Though she was by no means an atheist and enjoyed performing a few rituals every now and then, Ella
believed that the major problem consuming the world today, just as in the past, was religion. With their
unparalleled arrogance and self-proclaimed belief in the supremacy of their ways, religious people got on
her nerves. Fanatics of all religions were bad and unbearable, but deep inside she thought that fanatics of
Islam were the worst.
Aziz, however, was a spiritual man who took matters of religion and faith seriously, stayed away from
all contemporary politics, and didn’t “hate” anything or anyone. A die-hard meat eater, he said he would
never refuse a plate of well-cooked shish kebab.
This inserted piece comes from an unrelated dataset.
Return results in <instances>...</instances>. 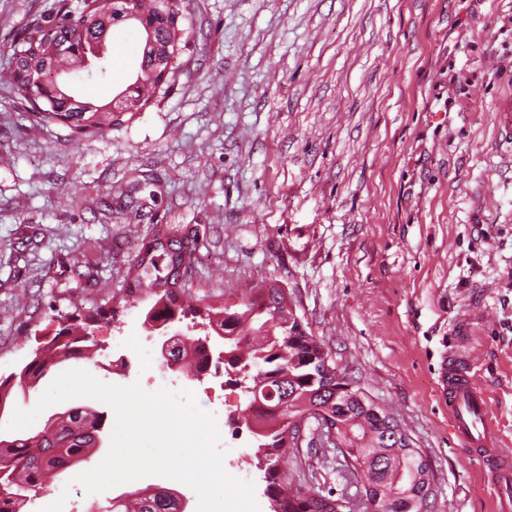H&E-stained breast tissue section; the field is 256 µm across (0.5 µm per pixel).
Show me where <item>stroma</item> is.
<instances>
[{"mask_svg":"<svg viewBox=\"0 0 512 512\" xmlns=\"http://www.w3.org/2000/svg\"><path fill=\"white\" fill-rule=\"evenodd\" d=\"M55 0H0V376L52 339L60 318L116 306L101 349L76 368L99 380L164 388L160 339L145 303H125L134 252L160 224L201 226L183 298L237 303L284 286L341 371L394 417L430 469L427 512H492L482 464L462 448L440 394L458 348L512 449V0H185L180 67L165 93L120 128L77 136L39 126L7 77L10 45ZM145 33L113 24L108 75L81 90L106 104L133 82L124 45ZM156 193L127 214L121 183ZM89 269L77 277L73 263ZM467 322L457 346L455 329ZM198 404L221 424L225 459H241L260 512H270L252 438L218 408L242 406L213 386ZM293 484L362 512L333 447L301 442L281 459ZM147 476L86 494L60 477L26 512L66 496L88 512Z\"/></svg>","mask_w":512,"mask_h":512,"instance_id":"stroma-1","label":"stroma"}]
</instances>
He had converted to Islam from atheism in the mid-
1970s, as he jokingly put it, “sometime after Kareem Abdul-Jabbar and before Cat Stevens.” Ever since
then he had shared bread with hundreds of mystics from every country and religion, and he declared them
“brothers and sisters along the path.”
A committed pacifist with strong humanitarian views, Aziz believed that all religious wars were in
essence a “linguistic problem.” Language, he said, did more to hide than reveal the Truth, and as a result
people constantly misunderstood and misjudged one another. In a world beset with mistranslations, there
was no use in being resolute about any topic, because it might as well be that even our strongest
convictions were caused by a simple misunderstanding. In general, one shouldn’t be too rigid about
anything because “to live meant to constantly shift colors.”
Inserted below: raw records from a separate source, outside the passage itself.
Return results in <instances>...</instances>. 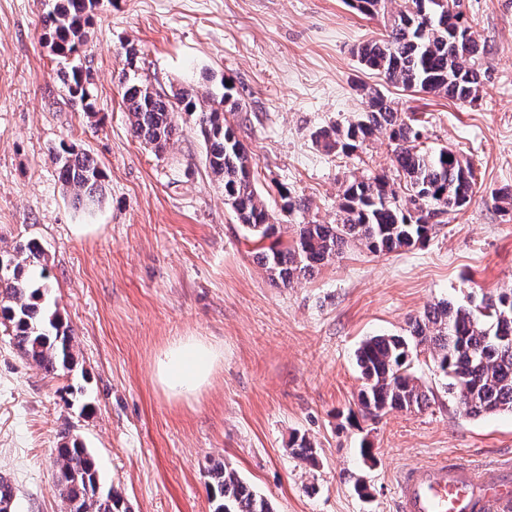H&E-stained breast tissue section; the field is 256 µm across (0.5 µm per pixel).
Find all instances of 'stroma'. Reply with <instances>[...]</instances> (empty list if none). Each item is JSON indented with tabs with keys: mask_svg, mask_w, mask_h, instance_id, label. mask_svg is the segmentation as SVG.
Listing matches in <instances>:
<instances>
[{
	"mask_svg": "<svg viewBox=\"0 0 512 512\" xmlns=\"http://www.w3.org/2000/svg\"><path fill=\"white\" fill-rule=\"evenodd\" d=\"M45 0H0V258L39 243L29 273L48 283L74 336V359L45 374L0 328V473L13 512H66L53 490L56 450L79 439L104 487L129 512H213L217 462L267 498L274 512H399L405 470L443 460L512 467V413L471 418L429 354L415 374L421 410L363 417L355 351L374 335H402L435 303L512 288V0H462L487 52L474 105L387 87L420 120L425 148L470 163L478 190L428 243L396 253L353 247L284 287L257 262L244 228L206 165L197 115L162 155L134 138L122 105L125 48L136 75L168 91L219 89L240 103L231 121L273 216L281 192L305 199L292 224H332L355 177L391 173L387 137L350 156L311 141L316 128L363 112L354 86L372 82L356 46L380 32L344 0H99L80 60L97 119L70 100L41 16ZM76 146L105 174L104 198L76 207L52 151ZM205 337L224 361L198 402L169 399L153 376L173 337ZM305 436L316 464L289 450ZM375 464H364L360 440ZM365 478L368 497L355 489Z\"/></svg>",
	"mask_w": 512,
	"mask_h": 512,
	"instance_id": "stroma-1",
	"label": "stroma"
}]
</instances>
Aziz and Ella lived in different time zones. Literally and metaphorically. For her, time primarily meant
the future. She spent a considerable part of her days obsessing over plans for the next year, the next month,
the next day, or even the next minute. Even for things as trivial as shopping or replacing a broken chair,
Ella planned every detail in advance and went around with meticulous schedules and to-do lists in her
bag.
For Aziz, on the other hand, time centered on this very moment, and anything other than now was an
illusion. For the same reason, he believed that love had nothing to do with “plans for tomorrow” or
“memories of yesterday.” Love could only be here and now. One of his earlier e-mails to her had ended
with this note: “I am a Sufi, the child of the present moment.”
“What a bizarre thing to say,” Ella wrote him back, “to a woman who has always put too much thought
into the past and even more thought into the future but somehow never even touched the present moment.”